→ **Problem to work on**
Please count the lines of the data that contain "reference" and state only the total.

→ **Record extracts**
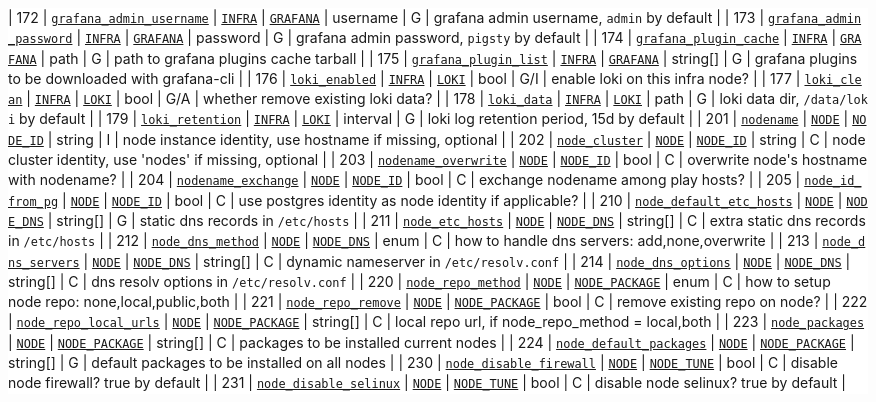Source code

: | 172 | [`grafana_admin_username`](#grafana_admin_username)             | [`INFRA`](#infra) | [`GRAFANA`](#grafana)             | username    | G     | grafana admin username, `admin` by default                                    |
| 173 | [`grafana_admin_password`](#grafana_admin_password)             | [`INFRA`](#infra) | [`GRAFANA`](#grafana)             | password    | G     | grafana admin password, `pigsty` by default                                   |
| 174 | [`grafana_plugin_cache`](#grafana_plugin_cache)                 | [`INFRA`](#infra) | [`GRAFANA`](#grafana)             | path        | G     | path to grafana plugins cache tarball                                         |
| 175 | [`grafana_plugin_list`](#grafana_plugin_list)                   | [`INFRA`](#infra) | [`GRAFANA`](#grafana)             | string[]    | G     | grafana plugins to be downloaded with grafana-cli                             |
| 176 | [`loki_enabled`](#loki_enabled)                                 | [`INFRA`](#infra) | [`LOKI`](#loki)                   | bool        | G/I   | enable loki on this infra node?                                               |
| 177 | [`loki_clean`](#loki_clean)                                     | [`INFRA`](#infra) | [`LOKI`](#loki)                   | bool        | G/A   | whether remove existing loki data?                                            |
| 178 | [`loki_data`](#loki_data)                                       | [`INFRA`](#infra) | [`LOKI`](#loki)                   | path        | G     | loki data dir, `/data/loki` by default                                        |
| 179 | [`loki_retention`](#loki_retention)                             | [`INFRA`](#infra) | [`LOKI`](#loki)                   | interval    | G     | loki log retention period, 15d by default                                     |
| 201 | [`nodename`](#nodename)                                         | [`NODE`](#node)   | [`NODE_ID`](#node_id)             | string      | I     | node instance identity, use hostname if missing, optional                     |
| 202 | [`node_cluster`](#node_cluster)                                 | [`NODE`](#node)   | [`NODE_ID`](#node_id)             | string      | C     | node cluster identity, use 'nodes' if missing, optional                       |
| 203 | [`nodename_overwrite`](#nodename_overwrite)                     | [`NODE`](#node)   | [`NODE_ID`](#node_id)             | bool        | C     | overwrite node's hostname with nodename?                                      |
| 204 | [`nodename_exchange`](#nodename_exchange)                       | [`NODE`](#node)   | [`NODE_ID`](#node_id)             | bool        | C     | exchange nodename among play hosts?                                           |
| 205 | [`node_id_from_pg`](#node_id_from_pg)                           | [`NODE`](#node)   | [`NODE_ID`](#node_id)             | bool        | C     | use postgres identity as node identity if applicable?                         |
| 210 | [`node_default_etc_hosts`](#node_default_etc_hosts)             | [`NODE`](#node)   | [`NODE_DNS`](#node_dns)           | string[]    | G     | static dns records in `/etc/hosts`                                            |
| 211 | [`node_etc_hosts`](#node_etc_hosts)                             | [`NODE`](#node)   | [`NODE_DNS`](#node_dns)           | string[]    | C     | extra static dns records in `/etc/hosts`                                      |
| 212 | [`node_dns_method`](#node_dns_method)                           | [`NODE`](#node)   | [`NODE_DNS`](#node_dns)           | enum        | C     | how to handle dns servers: add,none,overwrite                                 |
| 213 | [`node_dns_servers`](#node_dns_servers)                         | [`NODE`](#node)   | [`NODE_DNS`](#node_dns)           | string[]    | C     | dynamic nameserver in `/etc/resolv.conf`                                      |
| 214 | [`node_dns_options`](#node_dns_options)                         | [`NODE`](#node)   | [`NODE_DNS`](#node_dns)           | string[]    | C     | dns resolv options in `/etc/resolv.conf`                                      |
| 220 | [`node_repo_method`](#node_repo_method)                         | [`NODE`](#node)   | [`NODE_PACKAGE`](#node_package)   | enum        | C     | how to setup node repo: none,local,public,both                                |
| 221 | [`node_repo_remove`](#node_repo_remove)                         | [`NODE`](#node)   | [`NODE_PACKAGE`](#node_package)   | bool        | C     | remove existing repo on node?                                                 |
| 222 | [`node_repo_local_urls`](#node_repo_local_urls)                 | [`NODE`](#node)   | [`NODE_PACKAGE`](#node_package)   | string[]    | C     | local repo url, if node_repo_method = local,both                              |
| 223 | [`node_packages`](#node_packages)                               | [`NODE`](#node)   | [`NODE_PACKAGE`](#node_package)   | string[]    | C     | packages to be installed current nodes                                        |
| 224 | [`node_default_packages`](#node_default_packages)               | [`NODE`](#node)   | [`NODE_PACKAGE`](#node_package)   | string[]    | G     | default packages to be installed on all nodes                                 |
| 230 | [`node_disable_firewall`](#node_disable_firewall)               | [`NODE`](#node)   | [`NODE_TUNE`](#node_tune)         | bool        | C     | disable node firewall? true by default                                        |
| 231 | [`node_disable_selinux`](#node_disable_selinux)                 | [`NODE`](#node)   | [`NODE_TUNE`](#node_tune)         | bool        | C     | disable node selinux? true by default                                         |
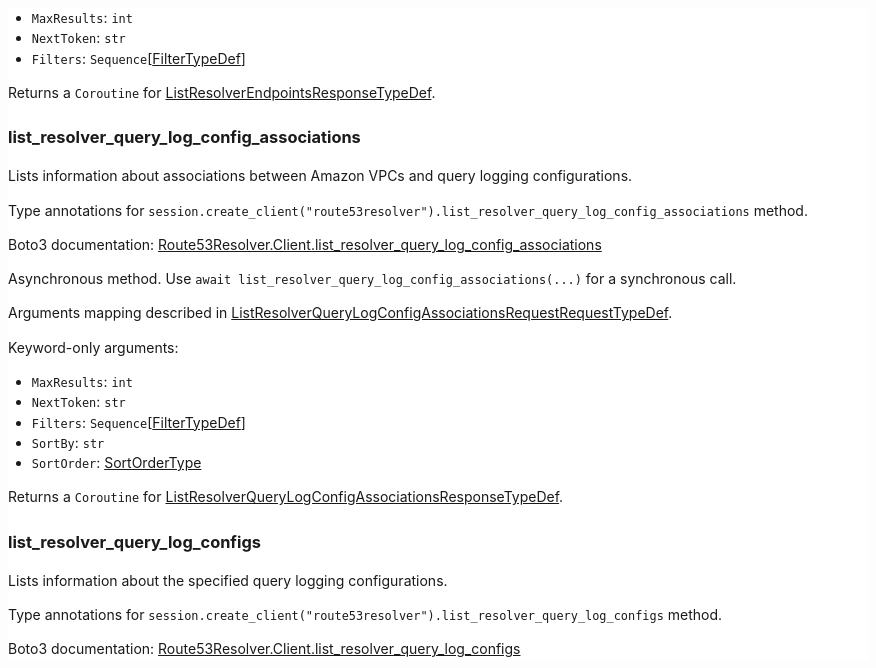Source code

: - `MaxResults`: `int`
- `NextToken`: `str`
- `Filters`: `Sequence`\[[FilterTypeDef](./type_defs.md#filtertypedef)\]

Returns a `Coroutine` for
[ListResolverEndpointsResponseTypeDef](./type_defs.md#listresolverendpointsresponsetypedef).

<a id="list_resolver_query_log_config_associations"></a>

### list_resolver_query_log_config_associations

Lists information about associations between Amazon VPCs and query logging
configurations.

Type annotations for
`session.create_client("route53resolver").list_resolver_query_log_config_associations`
method.

Boto3 documentation:
[Route53Resolver.Client.list_resolver_query_log_config_associations](https://boto3.amazonaws.com/v1/documentation/api/latest/reference/services/route53resolver.html#Route53Resolver.Client.list_resolver_query_log_config_associations)

Asynchronous method. Use
`await list_resolver_query_log_config_associations(...)` for a synchronous
call.

Arguments mapping described in
[ListResolverQueryLogConfigAssociationsRequestRequestTypeDef](./type_defs.md#listresolverquerylogconfigassociationsrequestrequesttypedef).

Keyword-only arguments:

- `MaxResults`: `int`
- `NextToken`: `str`
- `Filters`: `Sequence`\[[FilterTypeDef](./type_defs.md#filtertypedef)\]
- `SortBy`: `str`
- `SortOrder`: [SortOrderType](./literals.md#sortordertype)

Returns a `Coroutine` for
[ListResolverQueryLogConfigAssociationsResponseTypeDef](./type_defs.md#listresolverquerylogconfigassociationsresponsetypedef).

<a id="list_resolver_query_log_configs"></a>

### list_resolver_query_log_configs

Lists information about the specified query logging configurations.

Type annotations for
`session.create_client("route53resolver").list_resolver_query_log_configs`
method.

Boto3 documentation:
[Route53Resolver.Client.list_resolver_query_log_configs](https://boto3.amazonaws.com/v1/documentation/api/latest/reference/services/route53resolver.html#Route53Resolver.Client.list_resolver_query_log_configs)
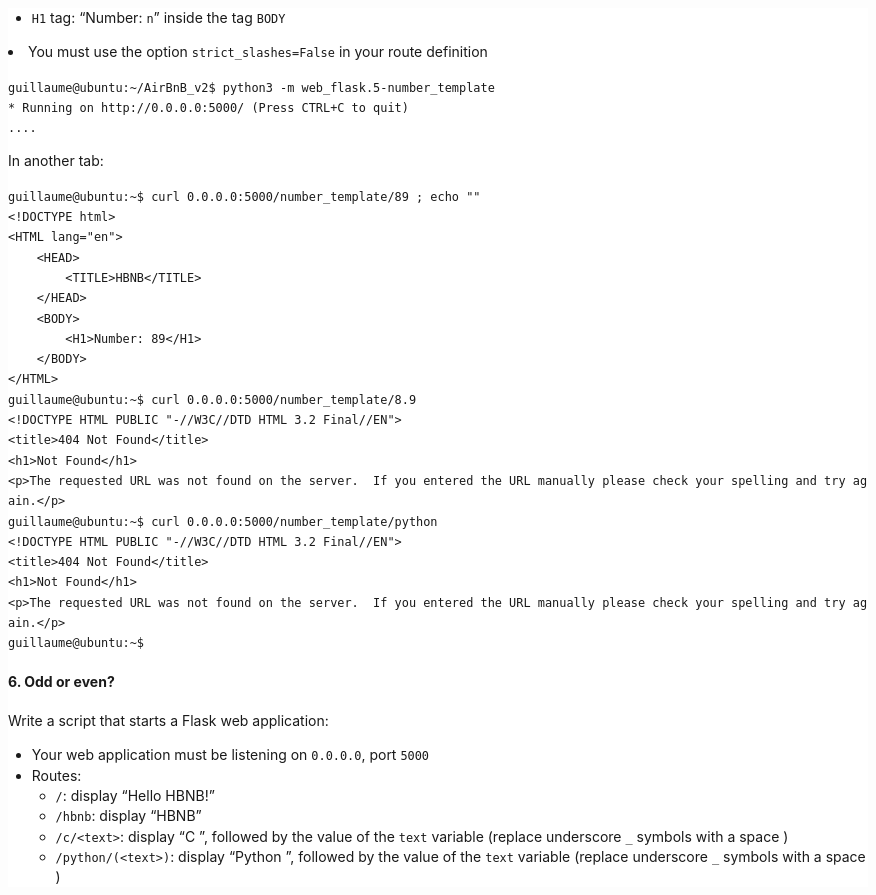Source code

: <ul>
<li><code>H1</code> tag: “Number: <code>n</code>” inside the tag <code>BODY</code> </li>
</ul></li>
</ul></li>
<li>You must use the option <code>strict_slashes=False</code> in your route definition</li>
</ul>

<pre><code>guillaume@ubuntu:~/AirBnB_v2$ python3 -m web_flask.5-number_template
* Running on http://0.0.0.0:5000/ (Press CTRL+C to quit)
....
</code></pre>

<p>In another tab:</p>

<pre><code>guillaume@ubuntu:~$ curl 0.0.0.0:5000/number_template/89 ; echo ""
&lt;!DOCTYPE html&gt;
&lt;HTML lang="en"&gt;
    &lt;HEAD&gt;
        &lt;TITLE&gt;HBNB&lt;/TITLE&gt;
    &lt;/HEAD&gt;
    &lt;BODY&gt;
        &lt;H1&gt;Number: 89&lt;/H1&gt;
    &lt;/BODY&gt;
&lt;/HTML&gt;
guillaume@ubuntu:~$ curl 0.0.0.0:5000/number_template/8.9 
&lt;!DOCTYPE HTML PUBLIC "-//W3C//DTD HTML 3.2 Final//EN"&gt;
&lt;title&gt;404 Not Found&lt;/title&gt;
&lt;h1&gt;Not Found&lt;/h1&gt;
&lt;p&gt;The requested URL was not found on the server.  If you entered the URL manually please check your spelling and try again.&lt;/p&gt;
guillaume@ubuntu:~$ curl 0.0.0.0:5000/number_template/python 
&lt;!DOCTYPE HTML PUBLIC "-//W3C//DTD HTML 3.2 Final//EN"&gt;
&lt;title&gt;404 Not Found&lt;/title&gt;
&lt;h1&gt;Not Found&lt;/h1&gt;
&lt;p&gt;The requested URL was not found on the server.  If you entered the URL manually please check your spelling and try again.&lt;/p&gt;
guillaume@ubuntu:~$ 
</code></pre>


  <h4 class="task">
    6. Odd or even?
  </h4>

<p>Write a script that starts a Flask web application:</p>

<ul>
<li>Your web application must be listening on <code>0.0.0.0</code>, port <code>5000</code></li>
<li>Routes:

<ul>
<li><code>/</code>: display “Hello HBNB!”</li>
<li><code>/hbnb</code>: display “HBNB”</li>
<li><code>/c/&lt;text&gt;</code>: display “C ”, followed by the value of the <code>text</code> variable (replace underscore <code>_</code> symbols with a space <code></code>)</li>
<li><code>/python/(&lt;text&gt;)</code>: display “Python ”, followed by the value of the <code>text</code> variable (replace underscore <code>_</code> symbols with a space <code></code>)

→ **Solution for this problem**
2